> **Source data**
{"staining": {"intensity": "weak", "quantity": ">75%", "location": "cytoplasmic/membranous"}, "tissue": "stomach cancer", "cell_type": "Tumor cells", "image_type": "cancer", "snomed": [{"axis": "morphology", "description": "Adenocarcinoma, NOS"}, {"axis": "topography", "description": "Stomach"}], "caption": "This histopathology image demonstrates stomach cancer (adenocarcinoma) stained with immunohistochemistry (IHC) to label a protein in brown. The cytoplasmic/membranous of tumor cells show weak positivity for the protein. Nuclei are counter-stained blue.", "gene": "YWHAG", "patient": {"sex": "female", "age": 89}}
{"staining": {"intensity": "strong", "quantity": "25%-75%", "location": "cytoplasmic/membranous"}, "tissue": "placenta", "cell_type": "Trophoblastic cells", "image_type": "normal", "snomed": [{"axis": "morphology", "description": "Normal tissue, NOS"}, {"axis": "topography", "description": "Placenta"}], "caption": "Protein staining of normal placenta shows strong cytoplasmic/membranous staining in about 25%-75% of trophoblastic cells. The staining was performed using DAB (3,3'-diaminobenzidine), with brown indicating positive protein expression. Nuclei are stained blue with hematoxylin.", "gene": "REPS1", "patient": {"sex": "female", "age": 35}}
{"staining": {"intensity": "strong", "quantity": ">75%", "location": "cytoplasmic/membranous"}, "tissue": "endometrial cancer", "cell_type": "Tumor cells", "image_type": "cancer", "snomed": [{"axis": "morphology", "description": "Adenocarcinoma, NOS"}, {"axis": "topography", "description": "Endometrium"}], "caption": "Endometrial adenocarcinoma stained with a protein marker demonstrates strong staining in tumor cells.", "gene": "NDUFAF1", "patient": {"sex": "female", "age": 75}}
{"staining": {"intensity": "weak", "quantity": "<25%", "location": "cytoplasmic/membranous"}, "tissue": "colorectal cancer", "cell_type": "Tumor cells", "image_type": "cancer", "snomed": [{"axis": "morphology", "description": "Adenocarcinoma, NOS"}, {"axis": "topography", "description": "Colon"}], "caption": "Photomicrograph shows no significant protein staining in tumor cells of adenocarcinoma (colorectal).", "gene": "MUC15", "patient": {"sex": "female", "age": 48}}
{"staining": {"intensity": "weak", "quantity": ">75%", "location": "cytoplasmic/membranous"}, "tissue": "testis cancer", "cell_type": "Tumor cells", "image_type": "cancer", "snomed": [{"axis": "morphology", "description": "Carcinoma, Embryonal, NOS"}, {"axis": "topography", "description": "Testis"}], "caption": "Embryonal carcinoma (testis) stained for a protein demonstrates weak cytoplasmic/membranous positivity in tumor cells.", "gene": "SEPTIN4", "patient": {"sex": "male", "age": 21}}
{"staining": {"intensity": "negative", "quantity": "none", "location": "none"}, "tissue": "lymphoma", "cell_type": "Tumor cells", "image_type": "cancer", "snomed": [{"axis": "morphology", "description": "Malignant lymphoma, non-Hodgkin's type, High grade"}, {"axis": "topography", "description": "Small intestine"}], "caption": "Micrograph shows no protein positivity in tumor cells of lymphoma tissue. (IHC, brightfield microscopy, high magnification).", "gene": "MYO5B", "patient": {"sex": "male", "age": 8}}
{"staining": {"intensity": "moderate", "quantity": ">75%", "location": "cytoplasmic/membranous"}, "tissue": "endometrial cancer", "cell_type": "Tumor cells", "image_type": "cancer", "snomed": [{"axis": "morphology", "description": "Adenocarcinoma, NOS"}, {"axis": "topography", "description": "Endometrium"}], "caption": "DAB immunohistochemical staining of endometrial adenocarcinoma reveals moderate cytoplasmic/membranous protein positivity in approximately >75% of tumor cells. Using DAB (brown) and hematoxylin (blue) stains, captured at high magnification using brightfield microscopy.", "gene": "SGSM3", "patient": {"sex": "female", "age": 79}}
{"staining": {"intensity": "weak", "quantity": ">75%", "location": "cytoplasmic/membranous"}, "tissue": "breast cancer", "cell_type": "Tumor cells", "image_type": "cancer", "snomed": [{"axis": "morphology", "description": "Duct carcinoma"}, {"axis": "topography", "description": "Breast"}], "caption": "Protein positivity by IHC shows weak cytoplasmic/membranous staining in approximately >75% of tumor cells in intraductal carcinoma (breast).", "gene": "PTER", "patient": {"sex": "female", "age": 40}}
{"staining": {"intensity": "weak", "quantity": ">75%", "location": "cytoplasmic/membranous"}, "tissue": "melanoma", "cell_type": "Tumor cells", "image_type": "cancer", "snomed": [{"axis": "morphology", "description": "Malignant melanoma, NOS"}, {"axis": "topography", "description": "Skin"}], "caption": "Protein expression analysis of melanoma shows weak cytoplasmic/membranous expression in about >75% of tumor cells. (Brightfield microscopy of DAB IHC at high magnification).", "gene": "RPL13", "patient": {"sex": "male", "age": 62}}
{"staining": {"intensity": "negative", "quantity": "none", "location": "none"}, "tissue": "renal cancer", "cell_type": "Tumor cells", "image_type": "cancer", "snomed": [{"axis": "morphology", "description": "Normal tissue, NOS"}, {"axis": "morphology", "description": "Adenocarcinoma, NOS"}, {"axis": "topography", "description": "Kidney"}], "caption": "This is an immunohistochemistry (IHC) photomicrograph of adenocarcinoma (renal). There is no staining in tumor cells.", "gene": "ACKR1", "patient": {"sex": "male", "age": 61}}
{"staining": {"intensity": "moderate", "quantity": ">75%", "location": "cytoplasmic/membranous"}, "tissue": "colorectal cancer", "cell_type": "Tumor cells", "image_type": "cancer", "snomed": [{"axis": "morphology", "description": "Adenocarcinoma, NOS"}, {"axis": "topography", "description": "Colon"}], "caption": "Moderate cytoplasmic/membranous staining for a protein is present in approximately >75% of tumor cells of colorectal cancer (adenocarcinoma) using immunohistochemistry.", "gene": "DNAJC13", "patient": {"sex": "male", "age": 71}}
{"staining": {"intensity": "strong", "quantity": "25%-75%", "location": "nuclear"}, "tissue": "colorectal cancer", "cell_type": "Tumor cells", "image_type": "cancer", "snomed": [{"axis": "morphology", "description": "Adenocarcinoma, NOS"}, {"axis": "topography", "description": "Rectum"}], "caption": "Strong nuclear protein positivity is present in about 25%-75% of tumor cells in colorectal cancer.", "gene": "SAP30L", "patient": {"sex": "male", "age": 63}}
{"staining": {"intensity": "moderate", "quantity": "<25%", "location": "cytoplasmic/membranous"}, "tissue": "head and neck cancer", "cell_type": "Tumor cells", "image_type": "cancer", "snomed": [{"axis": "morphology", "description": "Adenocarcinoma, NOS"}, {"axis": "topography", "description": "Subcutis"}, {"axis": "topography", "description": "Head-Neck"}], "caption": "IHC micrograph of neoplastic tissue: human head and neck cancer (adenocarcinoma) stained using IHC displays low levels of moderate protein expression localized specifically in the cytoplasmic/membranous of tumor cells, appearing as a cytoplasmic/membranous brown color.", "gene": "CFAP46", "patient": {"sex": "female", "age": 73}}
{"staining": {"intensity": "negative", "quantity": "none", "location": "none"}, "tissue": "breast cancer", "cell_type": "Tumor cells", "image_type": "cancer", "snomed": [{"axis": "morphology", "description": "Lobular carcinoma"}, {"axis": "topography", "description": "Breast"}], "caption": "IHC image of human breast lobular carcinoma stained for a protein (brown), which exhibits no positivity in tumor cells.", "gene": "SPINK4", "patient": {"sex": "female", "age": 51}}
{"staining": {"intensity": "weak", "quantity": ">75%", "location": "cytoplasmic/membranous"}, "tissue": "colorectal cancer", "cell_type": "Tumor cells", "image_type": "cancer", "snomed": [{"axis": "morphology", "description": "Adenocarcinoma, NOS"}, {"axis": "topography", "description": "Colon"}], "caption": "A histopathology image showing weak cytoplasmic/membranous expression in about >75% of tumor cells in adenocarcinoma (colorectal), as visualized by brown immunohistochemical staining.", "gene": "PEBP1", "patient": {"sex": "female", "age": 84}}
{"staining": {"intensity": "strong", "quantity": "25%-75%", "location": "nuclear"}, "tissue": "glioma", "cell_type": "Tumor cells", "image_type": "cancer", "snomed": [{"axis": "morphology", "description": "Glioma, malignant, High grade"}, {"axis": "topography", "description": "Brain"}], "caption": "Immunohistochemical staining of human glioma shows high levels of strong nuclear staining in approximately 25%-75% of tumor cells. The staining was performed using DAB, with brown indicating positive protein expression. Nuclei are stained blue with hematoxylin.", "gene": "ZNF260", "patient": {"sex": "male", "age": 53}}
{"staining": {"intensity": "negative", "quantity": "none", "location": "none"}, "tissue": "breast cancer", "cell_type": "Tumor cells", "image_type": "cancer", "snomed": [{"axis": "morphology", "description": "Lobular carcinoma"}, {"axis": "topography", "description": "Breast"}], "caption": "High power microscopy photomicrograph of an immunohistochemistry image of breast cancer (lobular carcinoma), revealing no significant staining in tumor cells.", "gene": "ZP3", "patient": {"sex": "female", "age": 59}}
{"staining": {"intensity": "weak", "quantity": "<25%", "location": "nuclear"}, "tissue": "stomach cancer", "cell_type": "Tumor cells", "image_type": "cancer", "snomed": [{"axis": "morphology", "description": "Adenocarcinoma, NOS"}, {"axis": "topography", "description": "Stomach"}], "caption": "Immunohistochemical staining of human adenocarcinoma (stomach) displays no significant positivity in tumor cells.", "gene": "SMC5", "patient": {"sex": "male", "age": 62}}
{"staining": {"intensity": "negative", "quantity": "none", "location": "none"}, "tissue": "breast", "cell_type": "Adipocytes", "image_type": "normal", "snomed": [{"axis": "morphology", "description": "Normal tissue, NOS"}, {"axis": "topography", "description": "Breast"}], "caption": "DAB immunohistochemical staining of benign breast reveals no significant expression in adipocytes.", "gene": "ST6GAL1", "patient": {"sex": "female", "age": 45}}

> **What is required**
Only the lines above starting at the line that holds "carcinoma (testis) stained" and ending at the line that holds "staining of endometrial" are to be repeated, exactly and in full.

> **Answer section**
{"staining": {"intensity": "weak", "quantity": ">75%", "location": "cytoplasmic/membranous"}, "tissue": "testis cancer", "cell_type": "Tumor cells", "image_type": "cancer", "snomed": [{"axis": "morphology", "description": "Carcinoma, Embryonal, NOS"}, {"axis": "topography", "description": "Testis"}], "caption": "Embryonal carcinoma (testis) stained for a protein demonstrates weak cytoplasmic/membranous positivity in tumor cells.", "gene": "SEPTIN4", "patient": {"sex": "male", "age": 21}}
{"staining": {"intensity": "negative", "quantity": "none", "location": "none"}, "tissue": "lymphoma", "cell_type": "Tumor cells", "image_type": "cancer", "snomed": [{"axis": "morphology", "description": "Malignant lymphoma, non-Hodgkin's type, High grade"}, {"axis": "topography", "description": "Small intestine"}], "caption": "Micrograph shows no protein positivity in tumor cells of lymphoma tissue. (IHC, brightfield microscopy, high magnification).", "gene": "MYO5B", "patient": {"sex": "male", "age": 8}}
{"staining": {"intensity": "moderate", "quantity": ">75%", "location": "cytoplasmic/membranous"}, "tissue": "endometrial cancer", "cell_type": "Tumor cells", "image_type": "cancer", "snomed": [{"axis": "morphology", "description": "Adenocarcinoma, NOS"}, {"axis": "topography", "description": "Endometrium"}], "caption": "DAB immunohistochemical staining of endometrial adenocarcinoma reveals moderate cytoplasmic/membranous protein positivity in approximately >75% of tumor cells. Using DAB (brown) and hematoxylin (blue) stains, captured at high magnification using brightfield microscopy.", "gene": "SGSM3", "patient": {"sex": "female", "age": 79}}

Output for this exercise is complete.